Meine liebste Integrantin aber ist das Ausländerkind Nina aus Hamburg, das immer mit irgendwelchen Schwester-Aufpasserinnen im Osten unterwegs ist und jetzt eine neue Single herausbringt, die schlicht und einfach „“Scheiß drauf“ heißt.

Andreas Frege, der sich leider noch immer Campino nennt, ist in dieser Situation ein Trost. Bei Johannes Baptist Kerner erzählt er, plötzlich melancholisch geworden, vom Tod seiner Mutter, vom Experimentieren mit Drogen, von seinem Steckenpferd, dem Testamentschreiben, und dem Gedanken an den Tod. Campino wird halt bald 40. Der danebensitzende Schnauzbart Jürgen Trittin hat natürlich niemals Rauschgift konsumiert, er verkostet lieber „“einen guten Rotwein“. Soviel Dolce vita kotzt sogar den Sozialdemokraten Campino an, der Rotwein allenfalls direkt aus der Flasche trinkt.
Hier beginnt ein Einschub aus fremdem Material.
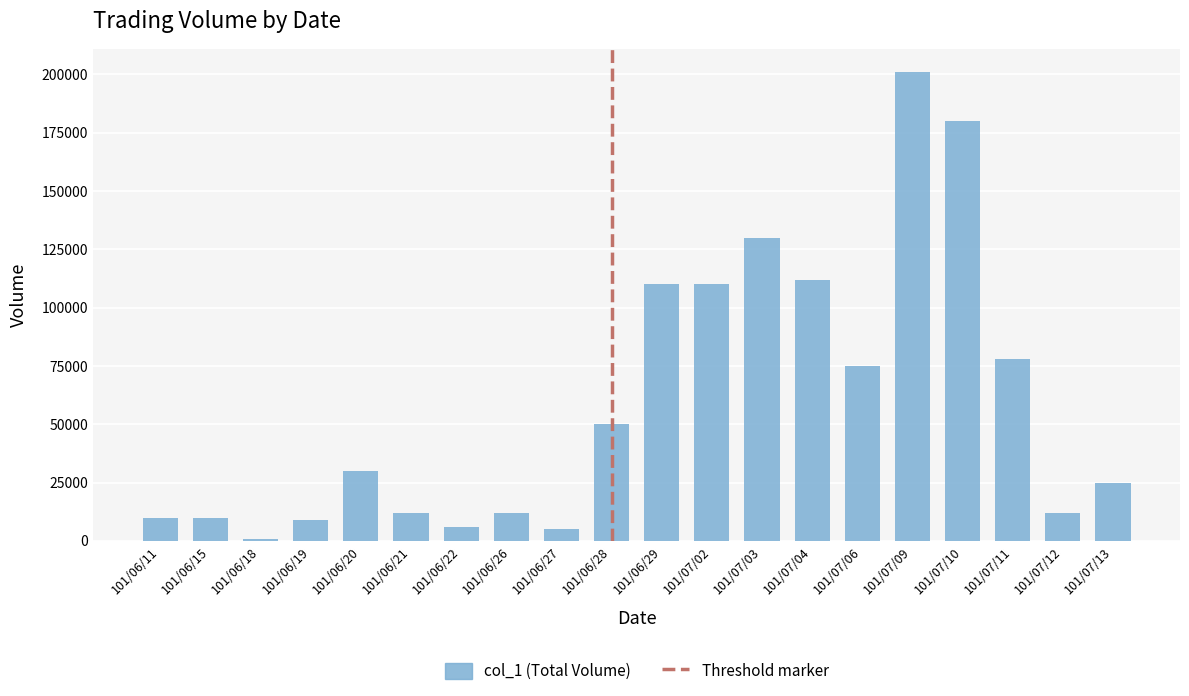

Are the bars horizontal?

No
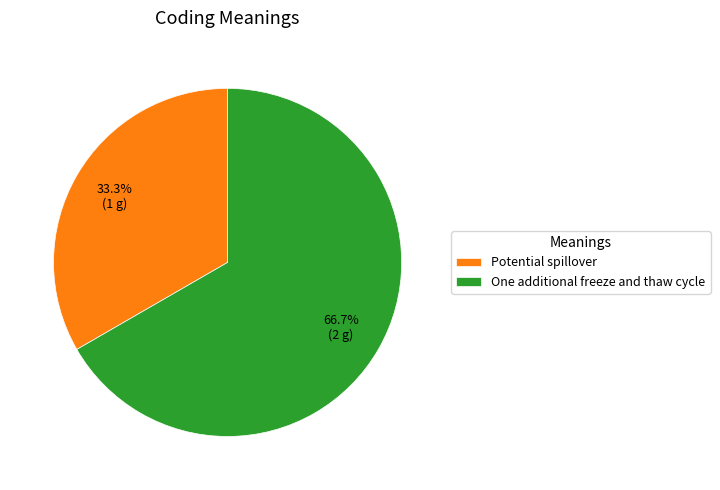

To the nearest percent, what is the combined percentage of Potential spillover and One additional freeze and thaw cycle?

100%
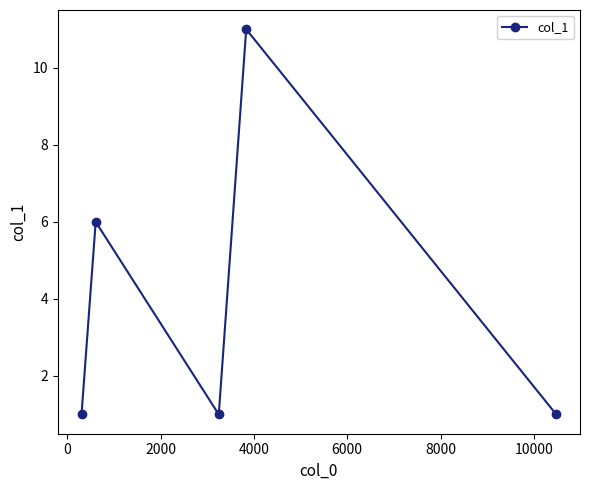

What is the greatest value displayed?

11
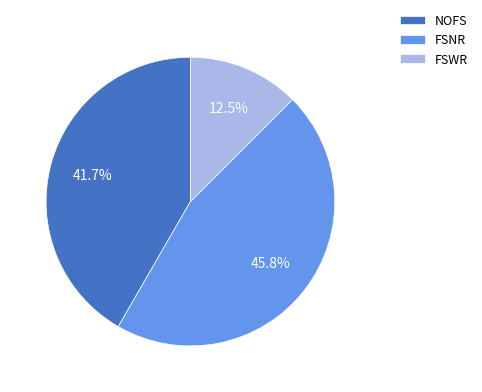

What is the total percentage of NOFS and FSNR?

87.5%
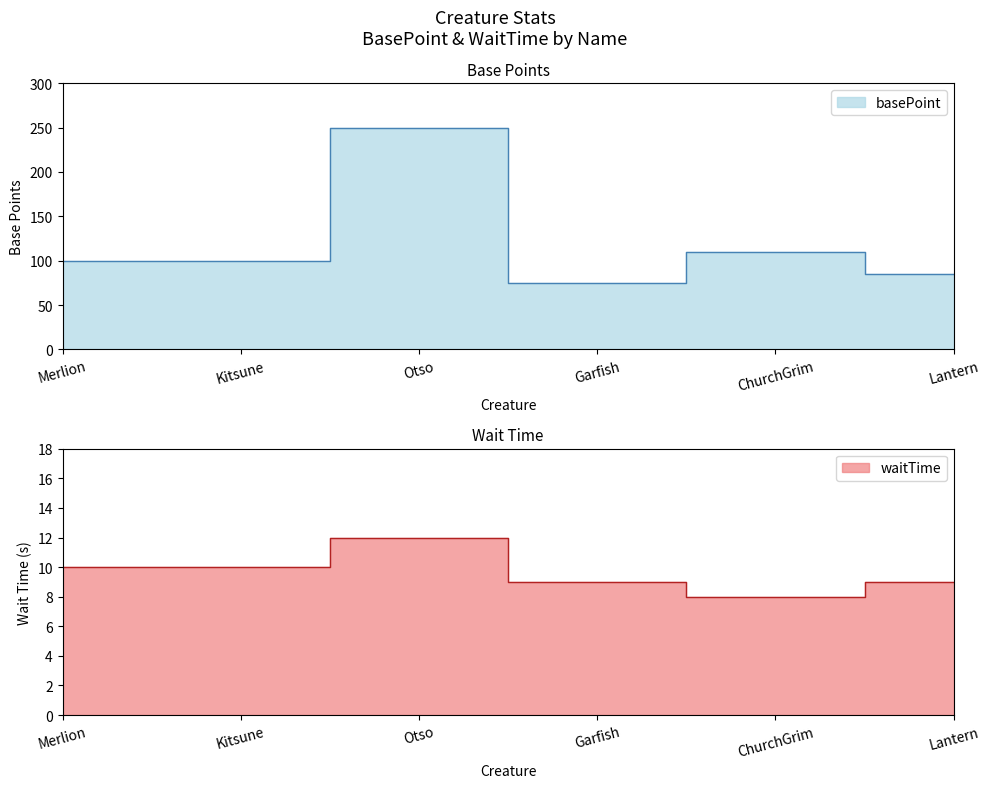

How many waitTime values are between 9 and 10?

4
Wenn Campinos Krise so aussieht, könnte eigentlich immer Krise sein. Die Platte „“Auswärtsspiel“, durchaus kein Vergnügen, ist nach Maßstäben der Toten Hosen beinahe subtil geraten. Zwar gelingt es ihnen noch immer nicht, die forcierte Marschmusik und das notorische Bellen Campinos in veritable Songs zu überführen, und sogar etwas so Trauriges wie „“Nur zu Besuch“ wird zum peinlichen Rezitativ. Aber der Mann selbst scheint jetzt in der Lage dazu, seine Gefallsucht abzuwerfen und tatsächlich noch ein Punk zu werden. Er schreibt dann nicht mehr im „“SZ Magazin“, trifft sich nicht mehr mit dem Simpel Bela B., geht nicht mehr zu Kerner, gibt „“Viva“ keine Interviews mehr, hört nur noch Songs von Randy Newman und liest Schopenhauer. Er verliert sein Publikum und ist froh darüber. Pervers.

Dieser Campino steht schon um die Ecke.